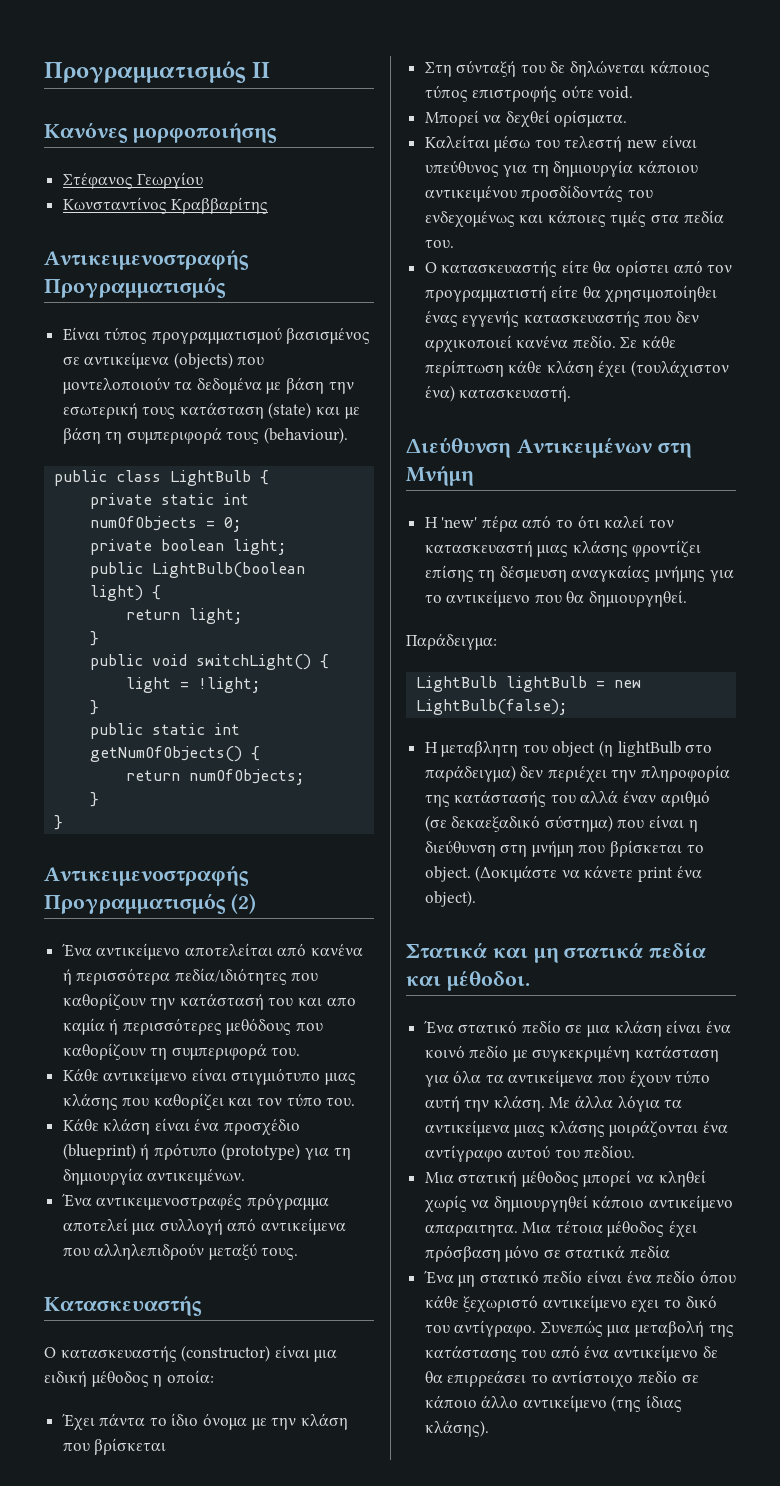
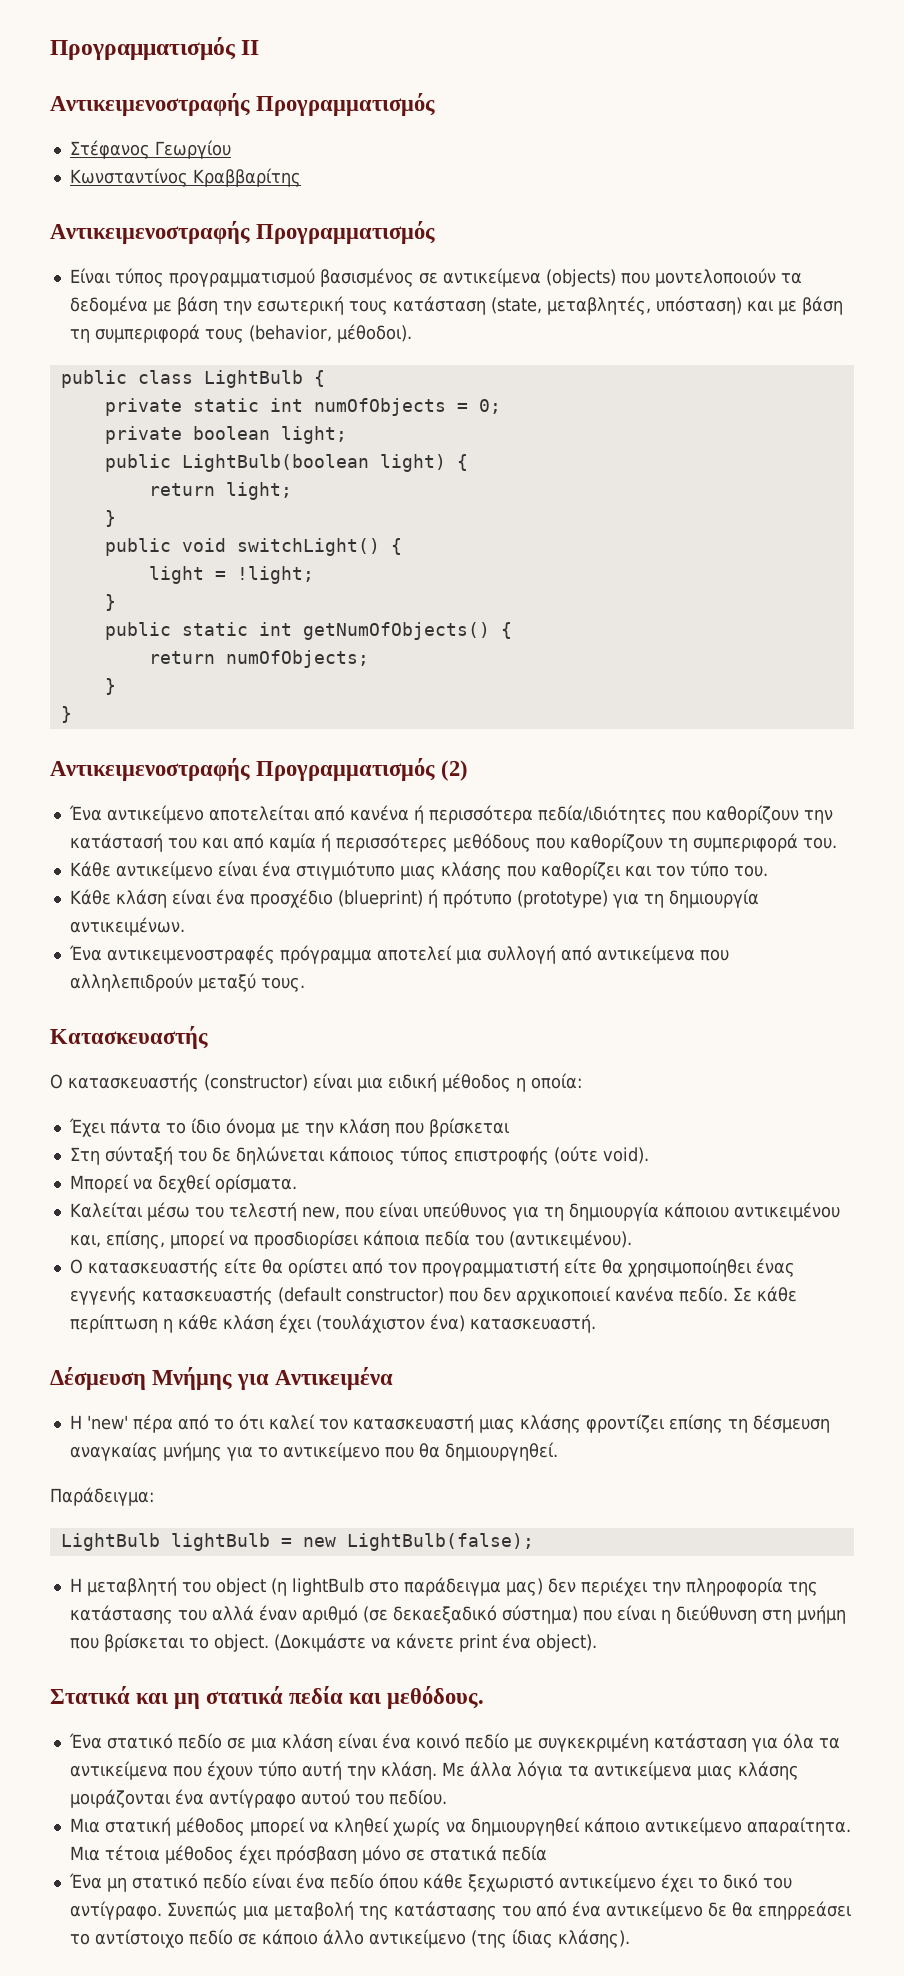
[44,122,277,143] Κανόνες μορφοποιήσης -> [50,93,436,116] Αντικειμενοστραφής Προγραμματισμός
[268,402,312,419] (state) -> [490,296,742,315] (state, μεταβλητές, υπόσταση)
[264,427,349,444] (behaviour). -> [248,324,412,343] (behavior, μέθοδοι).
[326,998,356,1006] απο -> [232,833,264,849] από
(227, 1074) none -> [261,861,291,877] ένα
[561,85,634,99] ούτε void. -> [553,1146,649,1164] (ούτε void).
[627,139,658,148] new -> [301,1206,374,1220] new, που
[521,185,653,202] [424,210,724,228] [424,240,454,248] προσδίδοντάς του ενδεχομένως και κάποιες τιμές στα πεδία του. -> [69,1230,632,1249] και, επίσης, μπορεί να προσδιορίσει κάποια πεδία του (αντικειμένου).
(640, 319) none -> [277,1287,444,1304] (default constructor)
(504, 368) none -> [162,1318,173,1333] η
[406,437,692,458] [406,466,474,486] Διεύθυνση Αντικειμένων στη Μνήμη -> [50,1367,394,1390] Δέσμευση Μνήμης για Αντικειμένα
[441,741,519,757] μεταβλητη -> [86,1577,177,1596] μεταβλητή
[424,765,516,782] παράδειγμα) -> [403,1577,543,1596] παράδειγμα μας)
[454,790,547,807] κατάστασής -> [69,1605,173,1624] κατάστασης
[446,970,530,991] μέθοδοι. -> [387,1686,485,1709] μεθόδους.
[424,1224,518,1237] απαραιτητα. -> [746,1817,851,1836] απαραίτητα.
[631,1299,660,1313] εχει -> [660,1873,693,1892] έχει
[447,1370,527,1387] επιρρεάσει -> [757,1901,851,1920] επηρρεάσει

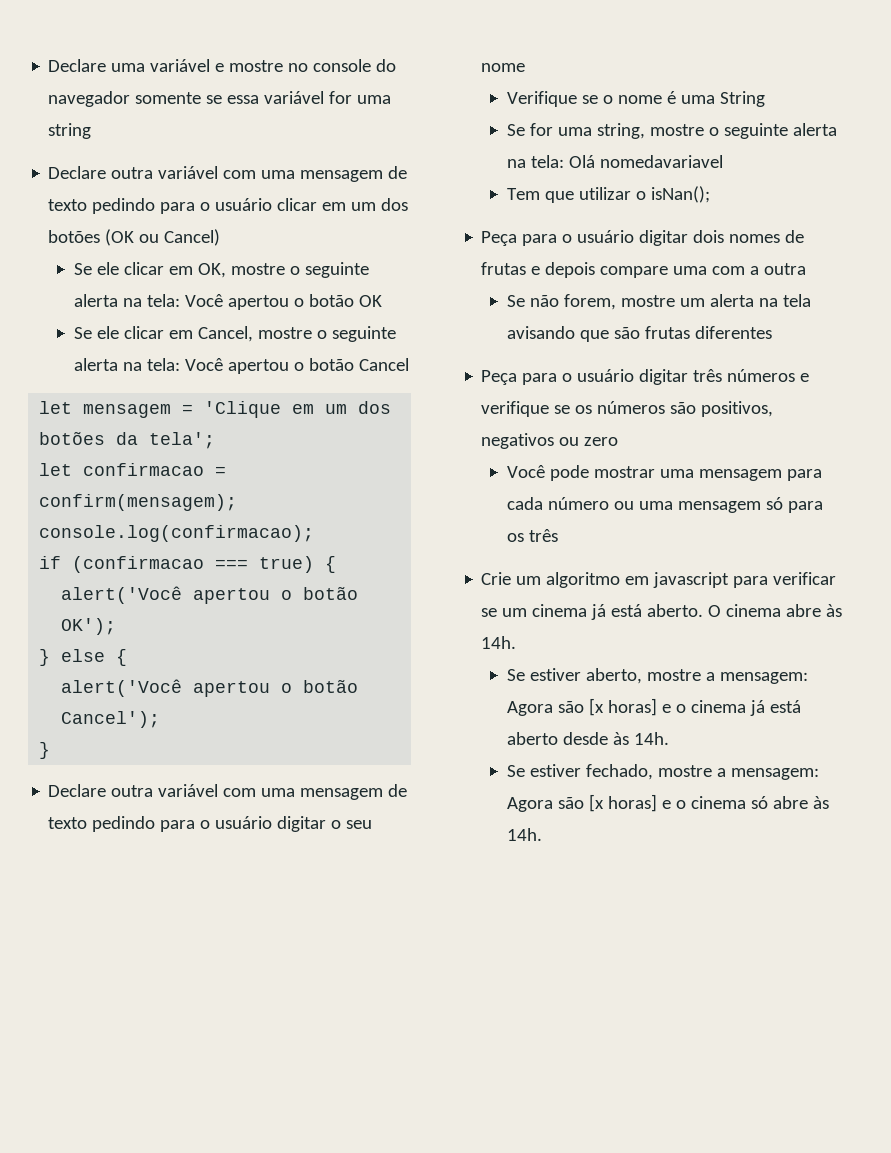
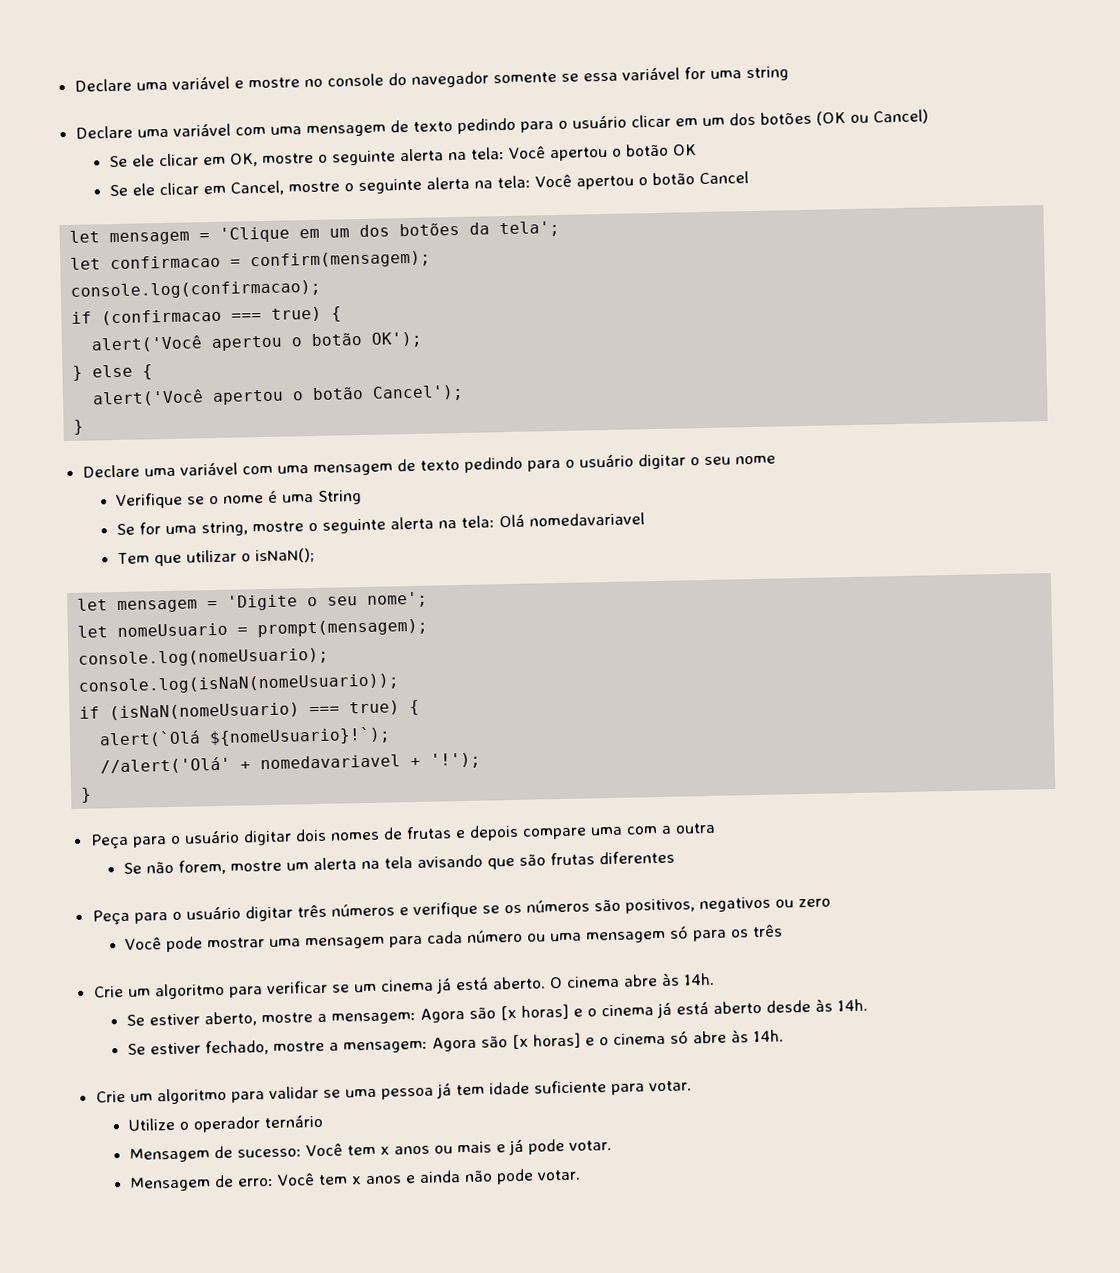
[111,167,154,179] outra -> [136,128,169,138] uma
[111,785,154,797] outra -> [143,467,176,477] uma
[651,186,711,203] isNan(); -> [255,547,316,564] [77,591,429,614] [77,618,429,638] [78,647,330,668] [78,673,401,695] [79,699,421,721] [99,726,392,748] [100,752,482,775] [80,787,93,803] isNaN(); // let mensagem = 'Digite o seu nome'; // let nomeUsuario = prompt(mensagem); // console.log(nomeUsuario); // console.log(isNaN(nomeUsuario)); // if (isNaN(nomeUsuario) === true) { // alert(`Olá ${nomeUsuario}!`); // //alert('Olá' + nomedavariavel + '!'); // }
[625,572,730,588] em javascript -> (225, 991) none
(543, 834) none -> [95,1080,692,1105] [128,1114,324,1133] [129,1138,613,1163] [129,1168,582,1192] // Crie um algoritmo para validar se uma pessoa já tem idade suficiente para votar. // Utilize o operador ternário // Mensagem de sucesso: Você tem x anos ou mais e já pode votar. // Mensagem de erro: Você tem x anos e ainda não pode votar.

◇ ◇ ◇ ◇

**Work order**
Reproduce, word for word and in full, only the lines above that start at the line with "[111,167,154,179] outra ->" and run through the line with "[111,785,154,797] outra ->", both ends included.

**Response**
[111,167,154,179] outra -> [136,128,169,138] uma
[111,785,154,797] outra -> [143,467,176,477] uma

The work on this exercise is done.